Cloud May be the Solution to the Skills Shortage

Cloud-based data analytics poses a potential solution to many skills woes, as capabilities are developed and maintained by off-site providers. In the database sphere, cloud is an area that only recently has begun to take hold among enterprises. There is almost unlimited capacity available for data storage and analytic processing, but this has been held back by concerns about data security. Security concerns have given pause to companies that otherwise have been enthusiastically embracing cloud solutions for the rest of their enterprises. “As popular as cloud and SaaS services may be, what the majority of companies don’t know is that once they store data in the cloud, it is not completely safe and protected,” said Rob May, CEO of Backupify. “If you read the fine print in SLAs, you’ll often find that these applications can’t restore lost data if, for example, an employee accidentally deletes something.”

Many companies are getting comfortable enough with cloud to be able to look past data security concerns. “These concerns are abating and, since your data infrastructure is unlikely to scale up fast enough to keep up with increasing data needs, BI on cloud is going to be an inevitability,” said Joshi. “We have seen demand for cloud-based descriptive and predictive analytics solutions from telecom service providers. We expect industries where there is a lot of seasonal variation in data usage—such as retail and travel—to also start adopting cloud analytics solutions.”

The move to cloud won’t happen overnight, and likely will not consume entire enterprises. Instead, many changes are being accommodated within hybrid infrastructures. “Many companies have made significant investments in hardware for analytics and they are not going to simply write off these investments,” said Ian Matteson, vice president and general manager of cloud for MicroStrategy. “Nor will they move all of their BI applications into the cloud in one go. It’s too time-consuming, costly, and risky.” For new data applications, for example, the cloud is the way to go, he continued. “Ideally, these companies want their BI vendors to offer the same technology in the cloud as they do on-premises so that they can leverage the BI expertise they have already built in-house. The reality is there are certain implementations that organizations will want to keep in-house and on-premises.”

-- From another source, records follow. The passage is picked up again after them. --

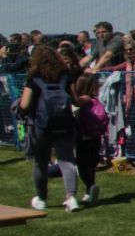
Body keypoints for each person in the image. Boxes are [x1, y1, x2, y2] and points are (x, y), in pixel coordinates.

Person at [19, 46, 81, 212]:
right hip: (65, 123)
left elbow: (24, 104)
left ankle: (41, 198)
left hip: (43, 125)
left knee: (41, 162)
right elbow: (75, 100)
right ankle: (71, 197)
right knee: (67, 160)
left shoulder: (34, 78)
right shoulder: (65, 76)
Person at [72, 73, 107, 205]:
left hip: (84, 136)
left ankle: (90, 187)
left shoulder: (84, 99)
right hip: (96, 135)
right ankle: (89, 192)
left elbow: (75, 102)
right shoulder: (95, 100)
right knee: (91, 165)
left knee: (81, 166)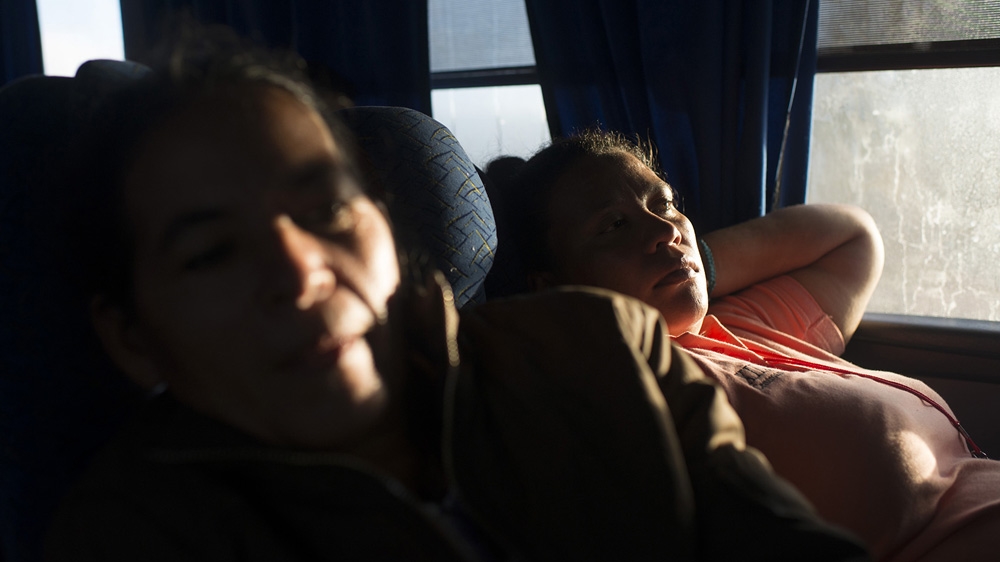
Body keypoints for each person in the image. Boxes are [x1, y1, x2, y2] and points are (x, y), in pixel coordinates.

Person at [39, 37, 872, 561]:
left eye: (326, 207)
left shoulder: (600, 346)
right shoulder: (132, 534)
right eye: (214, 250)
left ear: (384, 222)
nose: (302, 274)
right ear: (130, 336)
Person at [490, 129, 1000, 561]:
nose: (664, 230)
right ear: (550, 287)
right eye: (614, 225)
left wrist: (693, 266)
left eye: (663, 204)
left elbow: (852, 236)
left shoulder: (738, 326)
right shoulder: (634, 392)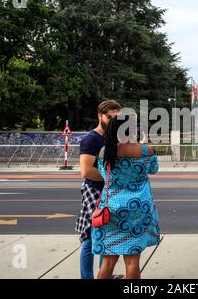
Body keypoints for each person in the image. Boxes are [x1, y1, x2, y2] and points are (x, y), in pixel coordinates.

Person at [92, 115, 160, 279]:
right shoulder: (146, 150)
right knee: (132, 261)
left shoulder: (105, 152)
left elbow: (103, 175)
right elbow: (153, 169)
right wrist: (143, 143)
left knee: (107, 261)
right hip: (138, 209)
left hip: (112, 209)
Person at [75, 100, 121, 279]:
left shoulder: (113, 138)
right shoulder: (91, 139)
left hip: (109, 192)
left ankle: (105, 274)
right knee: (90, 237)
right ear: (100, 116)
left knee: (107, 235)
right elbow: (86, 171)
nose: (112, 121)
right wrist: (112, 179)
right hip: (94, 191)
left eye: (116, 118)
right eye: (109, 117)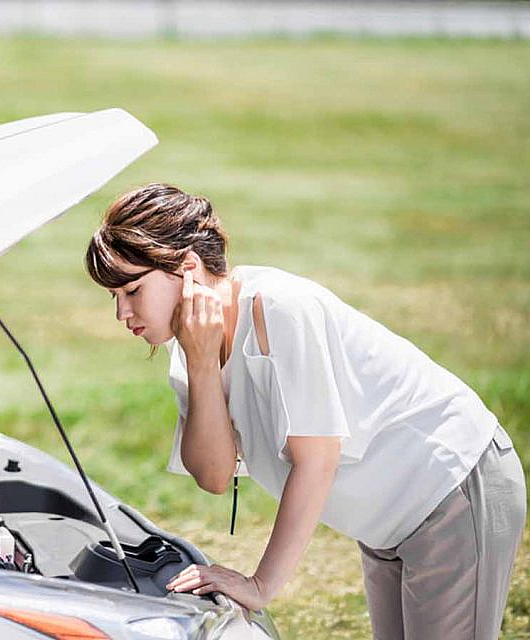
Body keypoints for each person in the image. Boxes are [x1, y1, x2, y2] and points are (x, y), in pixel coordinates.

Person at [84, 182, 525, 639]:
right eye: (114, 297)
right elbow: (214, 476)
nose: (122, 313)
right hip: (387, 525)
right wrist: (202, 364)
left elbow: (317, 460)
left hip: (450, 488)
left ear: (188, 269)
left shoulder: (279, 309)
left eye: (132, 290)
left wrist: (260, 585)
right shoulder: (190, 351)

Ultimately, about half of major corporations are expected to soon consider deploying BI on the cloud, Patranabish predicts. He notes that cloud BI will provide a range of strategic and tactical benefits, from helping organizations focus on their core businesses, to greater ease of use, elasticity, higher availability, and improved business decision making. “Cloud can take BI to a whole new level as cloud-based services can support massive amounts of data and also provide consistent solutions, enterprisewide.”